### Exercise details
The data below must be returned in full and exactly.
═══ Working data ═══
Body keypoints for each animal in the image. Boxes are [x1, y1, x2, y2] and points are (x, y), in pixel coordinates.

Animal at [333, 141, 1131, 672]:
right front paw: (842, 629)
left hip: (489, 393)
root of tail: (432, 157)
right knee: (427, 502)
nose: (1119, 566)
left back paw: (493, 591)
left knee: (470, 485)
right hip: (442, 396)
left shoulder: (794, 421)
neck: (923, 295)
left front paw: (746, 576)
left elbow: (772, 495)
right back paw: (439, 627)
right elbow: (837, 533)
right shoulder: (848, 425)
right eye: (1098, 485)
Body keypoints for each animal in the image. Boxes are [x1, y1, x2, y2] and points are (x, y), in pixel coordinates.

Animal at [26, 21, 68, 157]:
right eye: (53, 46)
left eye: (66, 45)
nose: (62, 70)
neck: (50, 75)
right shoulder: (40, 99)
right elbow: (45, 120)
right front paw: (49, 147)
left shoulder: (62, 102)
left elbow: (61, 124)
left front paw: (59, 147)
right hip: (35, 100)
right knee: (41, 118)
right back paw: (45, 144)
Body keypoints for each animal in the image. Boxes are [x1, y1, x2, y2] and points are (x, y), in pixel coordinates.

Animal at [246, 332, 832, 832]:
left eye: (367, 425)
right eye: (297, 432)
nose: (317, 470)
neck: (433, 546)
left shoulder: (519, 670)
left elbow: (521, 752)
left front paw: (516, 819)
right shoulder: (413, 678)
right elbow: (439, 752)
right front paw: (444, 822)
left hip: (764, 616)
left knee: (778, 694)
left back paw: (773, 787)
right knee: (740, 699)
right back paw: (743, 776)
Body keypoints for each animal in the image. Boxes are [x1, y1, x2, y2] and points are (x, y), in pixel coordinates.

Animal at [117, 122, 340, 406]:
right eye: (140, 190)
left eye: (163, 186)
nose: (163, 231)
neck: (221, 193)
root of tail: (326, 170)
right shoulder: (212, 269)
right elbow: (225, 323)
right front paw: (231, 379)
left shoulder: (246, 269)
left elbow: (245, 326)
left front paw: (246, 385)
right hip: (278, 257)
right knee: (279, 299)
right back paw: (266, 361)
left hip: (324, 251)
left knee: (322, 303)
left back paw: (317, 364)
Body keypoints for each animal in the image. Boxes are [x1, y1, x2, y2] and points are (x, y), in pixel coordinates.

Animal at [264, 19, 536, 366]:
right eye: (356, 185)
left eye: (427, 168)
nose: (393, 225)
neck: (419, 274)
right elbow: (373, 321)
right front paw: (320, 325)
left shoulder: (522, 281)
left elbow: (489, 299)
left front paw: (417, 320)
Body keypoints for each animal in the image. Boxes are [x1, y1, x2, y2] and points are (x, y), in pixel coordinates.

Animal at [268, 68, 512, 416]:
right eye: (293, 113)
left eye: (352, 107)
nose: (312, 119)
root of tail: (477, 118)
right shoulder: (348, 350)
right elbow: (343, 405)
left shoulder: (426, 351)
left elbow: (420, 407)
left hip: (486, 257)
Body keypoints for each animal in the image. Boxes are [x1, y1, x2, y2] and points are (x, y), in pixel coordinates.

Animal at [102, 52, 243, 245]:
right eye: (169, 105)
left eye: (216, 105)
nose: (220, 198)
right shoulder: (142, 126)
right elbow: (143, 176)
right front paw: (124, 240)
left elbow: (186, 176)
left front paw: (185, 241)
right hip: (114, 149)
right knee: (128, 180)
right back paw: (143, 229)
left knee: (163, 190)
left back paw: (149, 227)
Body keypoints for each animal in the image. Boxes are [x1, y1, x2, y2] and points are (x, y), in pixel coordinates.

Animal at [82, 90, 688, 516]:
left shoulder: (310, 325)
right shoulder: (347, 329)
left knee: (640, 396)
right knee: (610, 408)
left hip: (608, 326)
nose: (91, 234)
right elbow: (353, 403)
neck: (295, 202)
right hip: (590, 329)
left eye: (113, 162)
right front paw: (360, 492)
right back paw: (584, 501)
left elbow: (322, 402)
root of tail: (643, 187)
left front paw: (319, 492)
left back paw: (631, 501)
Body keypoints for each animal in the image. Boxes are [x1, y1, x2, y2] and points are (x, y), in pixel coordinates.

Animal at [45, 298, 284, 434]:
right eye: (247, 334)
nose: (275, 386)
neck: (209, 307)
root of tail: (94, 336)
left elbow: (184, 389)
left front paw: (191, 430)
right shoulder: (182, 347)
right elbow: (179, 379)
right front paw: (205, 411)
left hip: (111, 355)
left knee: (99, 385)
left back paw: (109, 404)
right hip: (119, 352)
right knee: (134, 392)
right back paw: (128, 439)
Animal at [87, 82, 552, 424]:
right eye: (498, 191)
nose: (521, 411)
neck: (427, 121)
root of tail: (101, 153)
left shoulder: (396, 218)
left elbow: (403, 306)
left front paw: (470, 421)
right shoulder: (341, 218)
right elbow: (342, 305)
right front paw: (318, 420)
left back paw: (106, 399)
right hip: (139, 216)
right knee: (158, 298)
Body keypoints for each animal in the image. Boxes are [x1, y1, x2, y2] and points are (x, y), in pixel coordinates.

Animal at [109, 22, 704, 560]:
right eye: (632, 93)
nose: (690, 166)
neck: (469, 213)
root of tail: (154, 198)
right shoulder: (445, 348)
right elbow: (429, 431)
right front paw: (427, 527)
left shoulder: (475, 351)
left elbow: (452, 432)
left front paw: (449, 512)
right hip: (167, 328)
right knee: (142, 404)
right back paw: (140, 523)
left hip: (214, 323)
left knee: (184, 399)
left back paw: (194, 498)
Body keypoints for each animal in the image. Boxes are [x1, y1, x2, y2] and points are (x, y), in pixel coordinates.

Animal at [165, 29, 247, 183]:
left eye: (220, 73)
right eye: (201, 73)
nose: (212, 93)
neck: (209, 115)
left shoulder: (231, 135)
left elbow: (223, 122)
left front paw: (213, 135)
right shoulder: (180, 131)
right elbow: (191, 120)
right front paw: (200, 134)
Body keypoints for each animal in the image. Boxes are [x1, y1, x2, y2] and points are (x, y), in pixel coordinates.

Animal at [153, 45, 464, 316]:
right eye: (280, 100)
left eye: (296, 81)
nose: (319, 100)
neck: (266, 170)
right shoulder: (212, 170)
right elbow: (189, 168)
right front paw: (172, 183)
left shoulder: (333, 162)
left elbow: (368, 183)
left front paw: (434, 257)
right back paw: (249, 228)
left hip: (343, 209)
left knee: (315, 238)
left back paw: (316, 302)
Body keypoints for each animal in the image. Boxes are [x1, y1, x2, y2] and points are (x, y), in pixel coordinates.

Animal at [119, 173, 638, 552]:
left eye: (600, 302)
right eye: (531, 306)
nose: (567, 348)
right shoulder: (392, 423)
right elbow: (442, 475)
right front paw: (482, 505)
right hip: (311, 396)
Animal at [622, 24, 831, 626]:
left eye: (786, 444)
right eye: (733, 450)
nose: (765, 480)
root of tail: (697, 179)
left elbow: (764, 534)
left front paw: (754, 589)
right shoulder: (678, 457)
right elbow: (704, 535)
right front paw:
═══
### Your solution
Body keypoints for each animal in the image. Boxes are [x1, y1, x2, y2] and points are (x, y), in pixel coordinates.

Animal at [333, 141, 1131, 672]:
right front paw: (842, 629)
left hip: (489, 393)
root of tail: (432, 157)
right knee: (427, 502)
nose: (1119, 566)
left back paw: (493, 591)
left knee: (470, 485)
right hip: (442, 396)
left shoulder: (794, 421)
neck: (923, 295)
left front paw: (746, 576)
left elbow: (772, 495)
right back paw: (439, 627)
right elbow: (837, 533)
right shoulder: (848, 425)
right eye: (1098, 485)
Body keypoints for each animal in the image. Boxes are [x1, y1, x2, y2] and points are (x, y), in pixel coordinates.

Animal at [26, 21, 68, 157]:
right eye: (53, 46)
left eye: (66, 45)
nose: (62, 70)
neck: (50, 75)
right shoulder: (40, 99)
right elbow: (45, 120)
right front paw: (49, 147)
left shoulder: (62, 102)
left elbow: (61, 124)
left front paw: (59, 147)
right hip: (35, 100)
right knee: (41, 118)
right back paw: (45, 144)
Body keypoints for each animal in the image. Boxes are [x1, y1, x2, y2] and points are (x, y), in pixel coordinates.

Animal at [246, 332, 832, 832]:
left eye: (367, 425)
right eye: (297, 432)
nose: (317, 470)
neck: (433, 546)
left shoulder: (519, 670)
left elbow: (521, 752)
left front paw: (516, 819)
right shoulder: (413, 678)
right elbow: (439, 752)
right front paw: (444, 822)
left hip: (764, 616)
left knee: (778, 694)
left back paw: (773, 787)
right knee: (740, 699)
right back paw: (743, 776)
Body keypoints for each animal in the image. Boxes are [x1, y1, x2, y2] and points are (x, y), in pixel coordinates.

Animal at [117, 122, 340, 406]:
right eye: (140, 190)
left eye: (163, 186)
nose: (163, 231)
neck: (221, 193)
root of tail: (326, 170)
right shoulder: (212, 269)
right elbow: (225, 323)
right front paw: (231, 379)
left shoulder: (246, 269)
left elbow: (245, 326)
left front paw: (246, 385)
right hip: (278, 257)
right knee: (279, 299)
right back paw: (266, 361)
left hip: (324, 251)
left knee: (322, 303)
left back paw: (317, 364)
Body keypoints for each animal in the image. Boxes are [x1, y1, x2, y2] and points are (x, y), in pixel coordinates.

Animal at [264, 19, 536, 366]:
right eye: (356, 185)
left eye: (427, 168)
nose: (393, 225)
neck: (419, 274)
right elbow: (373, 321)
right front paw: (320, 325)
left shoulder: (522, 281)
left elbow: (489, 299)
left front paw: (417, 320)
Body keypoints for each animal in the image. Boxes are [x1, y1, x2, y2] and points are (x, y), in pixel coordinates.

Animal at [268, 68, 512, 416]:
right eye: (293, 113)
left eye: (352, 107)
nose: (312, 119)
root of tail: (477, 118)
right shoulder: (348, 350)
right elbow: (343, 405)
left shoulder: (426, 351)
left elbow: (420, 407)
left hip: (486, 257)
Body keypoints for each animal in the image. Boxes are [x1, y1, x2, y2] and points are (x, y), in pixel coordinates.

Animal at [102, 52, 243, 245]:
right eye: (169, 105)
left eye: (216, 105)
nose: (220, 198)
right shoulder: (142, 126)
right elbow: (143, 176)
right front paw: (124, 240)
left elbow: (186, 176)
left front paw: (185, 241)
right hip: (114, 149)
right knee: (128, 180)
right back paw: (143, 229)
left knee: (163, 190)
left back paw: (149, 227)
Body keypoints for each animal in the image. Boxes are [x1, y1, x2, y2] and points are (x, y), in pixel coordinates.

Animal at [82, 90, 688, 516]:
left shoulder: (310, 325)
right shoulder: (347, 329)
left knee: (640, 396)
right knee: (610, 408)
left hip: (608, 326)
nose: (91, 234)
right elbow: (353, 403)
neck: (295, 202)
right hip: (590, 329)
left eye: (113, 162)
right front paw: (360, 492)
right back paw: (584, 501)
left elbow: (322, 402)
root of tail: (643, 187)
left front paw: (319, 492)
left back paw: (631, 501)
Body keypoints for each animal in the image. Boxes are [x1, y1, x2, y2] and points are (x, y), in pixel coordinates.

Animal at [45, 298, 284, 434]:
right eye: (247, 334)
nose: (275, 386)
neck: (209, 307)
root of tail: (94, 336)
left elbow: (184, 389)
left front paw: (191, 430)
right shoulder: (182, 347)
right elbow: (179, 379)
right front paw: (205, 411)
left hip: (111, 355)
left knee: (99, 385)
left back paw: (109, 404)
right hip: (119, 352)
right knee: (134, 392)
right back paw: (128, 439)
Animal at [87, 82, 552, 424]:
right eye: (498, 191)
nose: (521, 411)
neck: (427, 121)
root of tail: (101, 153)
left shoulder: (396, 218)
left elbow: (403, 306)
left front paw: (470, 421)
right shoulder: (341, 218)
right elbow: (342, 305)
right front paw: (318, 420)
left back paw: (106, 399)
right hip: (139, 216)
right knee: (158, 298)
Body keypoints for each animal in the image. Boxes are [x1, y1, x2, y2] and points are (x, y), in pixel coordinates.

Animal at [109, 22, 704, 560]:
right eye: (632, 93)
nose: (690, 166)
neck: (469, 213)
root of tail: (154, 198)
right shoulder: (445, 348)
right elbow: (429, 431)
right front paw: (427, 527)
left shoulder: (475, 351)
left elbow: (452, 432)
left front paw: (449, 512)
right hip: (167, 328)
right knee: (142, 404)
right back paw: (140, 523)
left hip: (214, 323)
left knee: (184, 399)
left back paw: (194, 498)
Body keypoints for each animal in the image. Boxes are [x1, y1, x2, y2] and points are (x, y), in pixel coordinates.

Animal at [165, 29, 247, 183]:
left eye: (220, 73)
right eye: (201, 73)
nose: (212, 93)
neck: (209, 115)
left shoulder: (231, 135)
left elbow: (223, 122)
left front paw: (213, 135)
right shoulder: (180, 131)
right elbow: (191, 120)
right front paw: (200, 134)
Body keypoints for each animal in the image. Boxes are [x1, y1, x2, y2] and points are (x, y), in pixel coordinates.

Animal at [153, 45, 464, 316]:
right eye: (280, 100)
left eye: (296, 81)
nose: (319, 100)
neck: (266, 170)
right shoulder: (212, 170)
right elbow: (189, 168)
right front paw: (172, 183)
left shoulder: (333, 162)
left elbow: (368, 183)
left front paw: (434, 257)
right back paw: (249, 228)
left hip: (343, 209)
left knee: (315, 238)
left back paw: (316, 302)
Body keypoints for each animal in the image. Boxes are [x1, y1, x2, y2] and points are (x, y), in pixel coordinates.

Animal at [119, 173, 638, 552]:
left eye: (600, 302)
right eye: (531, 306)
nose: (567, 348)
right shoulder: (392, 423)
right elbow: (442, 475)
right front paw: (482, 505)
right hip: (311, 396)
Animal at [622, 24, 831, 626]:
left eye: (786, 444)
right eye: (733, 450)
nose: (765, 480)
root of tail: (697, 179)
left elbow: (764, 534)
left front paw: (754, 589)
right shoulder: (678, 457)
right elbow: (704, 535)
right front paw:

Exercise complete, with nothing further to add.